South Korea has passed other developed markets such as Canada, Germany, the UK, and France to climb to sixth place globally in stock market size [3, 1]. While India's economy remains larger with roughly US$4.15 trillion GDP versus South Korea's US$1.93 trillion, India’s stock market cap fell to about US$4.8 trillion in 2026 due to rupee depreciation, record foreign outflows, high inflation, and lack of direct AI infrastructure companies [3, 5, 6]. India has also missed semiconductor investment opportunities due to policy hesitation and bureaucracy [7, 8].

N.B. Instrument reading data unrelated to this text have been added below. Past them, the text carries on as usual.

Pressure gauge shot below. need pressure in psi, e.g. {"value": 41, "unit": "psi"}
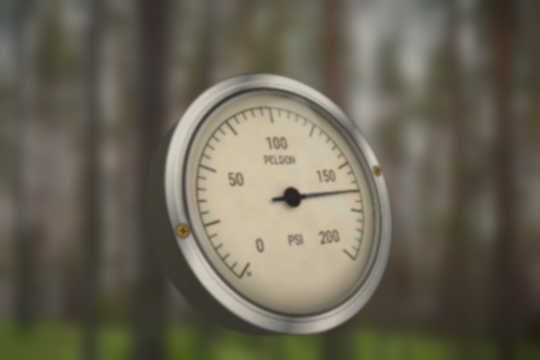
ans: {"value": 165, "unit": "psi"}
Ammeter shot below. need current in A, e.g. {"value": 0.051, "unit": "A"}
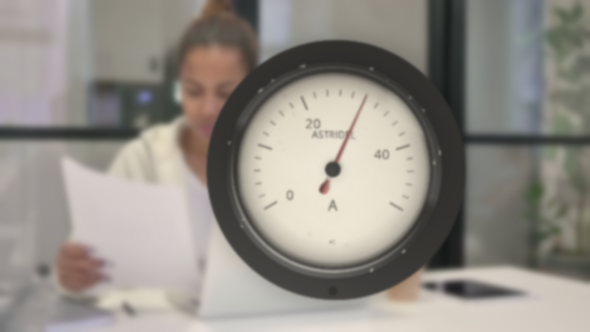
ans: {"value": 30, "unit": "A"}
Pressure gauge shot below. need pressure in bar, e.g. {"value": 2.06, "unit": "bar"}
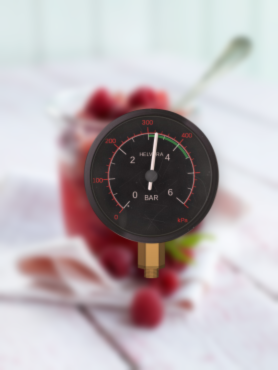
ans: {"value": 3.25, "unit": "bar"}
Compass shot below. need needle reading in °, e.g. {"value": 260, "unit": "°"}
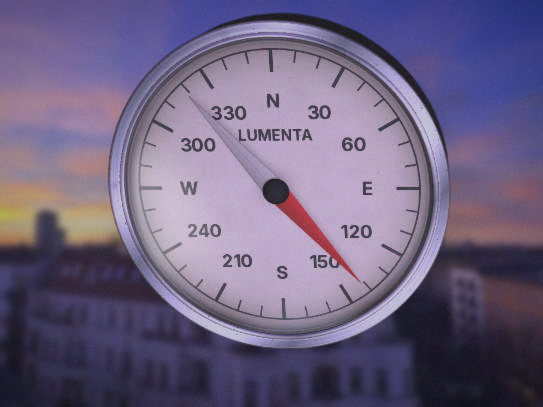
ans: {"value": 140, "unit": "°"}
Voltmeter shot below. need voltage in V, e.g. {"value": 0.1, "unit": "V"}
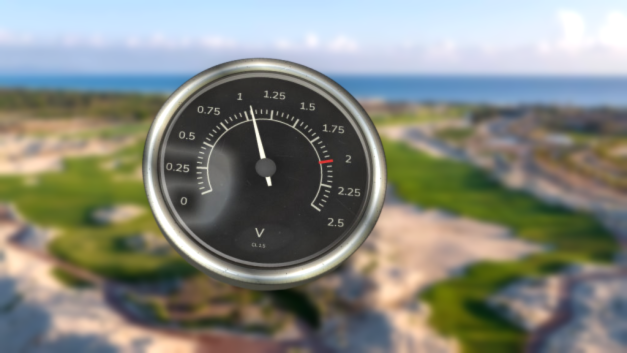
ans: {"value": 1.05, "unit": "V"}
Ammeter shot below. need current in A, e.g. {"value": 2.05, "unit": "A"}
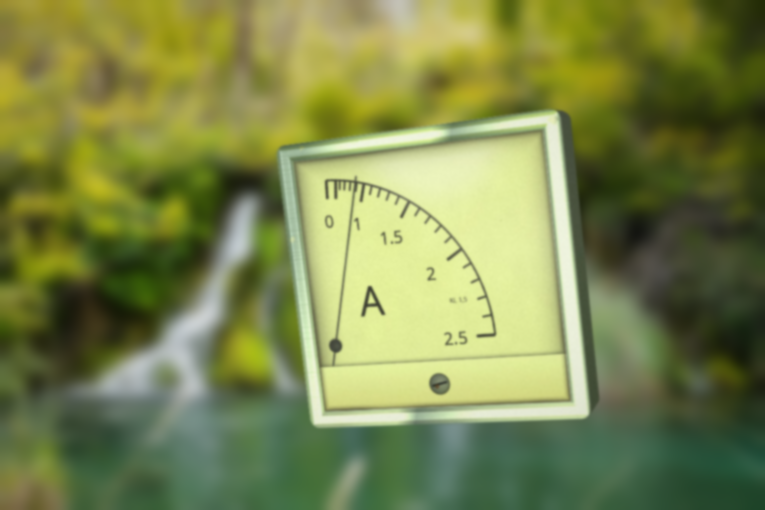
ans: {"value": 0.9, "unit": "A"}
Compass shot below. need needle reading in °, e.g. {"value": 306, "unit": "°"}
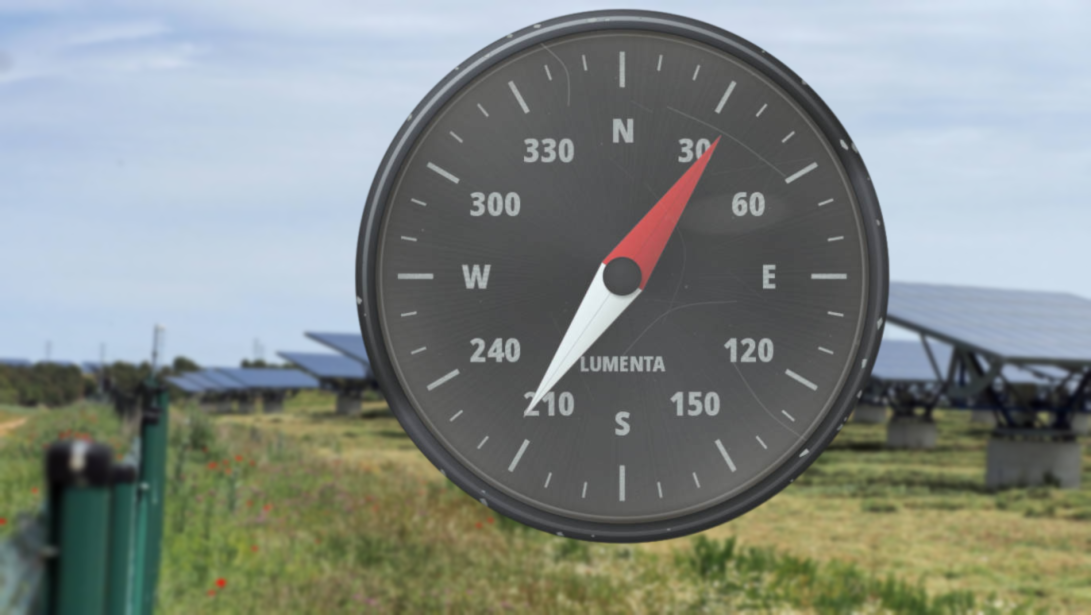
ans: {"value": 35, "unit": "°"}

Foreign investors sold about US$70 billion of Korean shares this year through May, while Japan attracted US$73.6 billion in inflows thanks to corporate governance reforms and broader AI-related exposure, making Japan "the most investable Asia market after all," according to GAO Capital CEO Chauwei Yak [9]. South Korea's rally remains heavily dependent on the memory chip cycle and tech stocks, raising doubts about sustainability without corporate governance reforms, said Ross McGarry of Asset Value Investors [3].
The stock market rise has boosted the social status and attractiveness of workers at Samsung and SK Hynix, with competition for semiconductor programs at Korean universities extremely high, at nearly 31 applicants per place for SK Hynix [10]. A matchmaking executive noted the adjustment reflected growing recognition that semiconductor employees’ pay rivals licensed professionals [10].
Taiwan also recently surpassed India, becoming the world's fifth-largest stock market on May 26 [1, 11]. On June 2, Samsung Electronics hit a new stock price high, pushing its market value past the 2,000 trillion won mark [2, 4].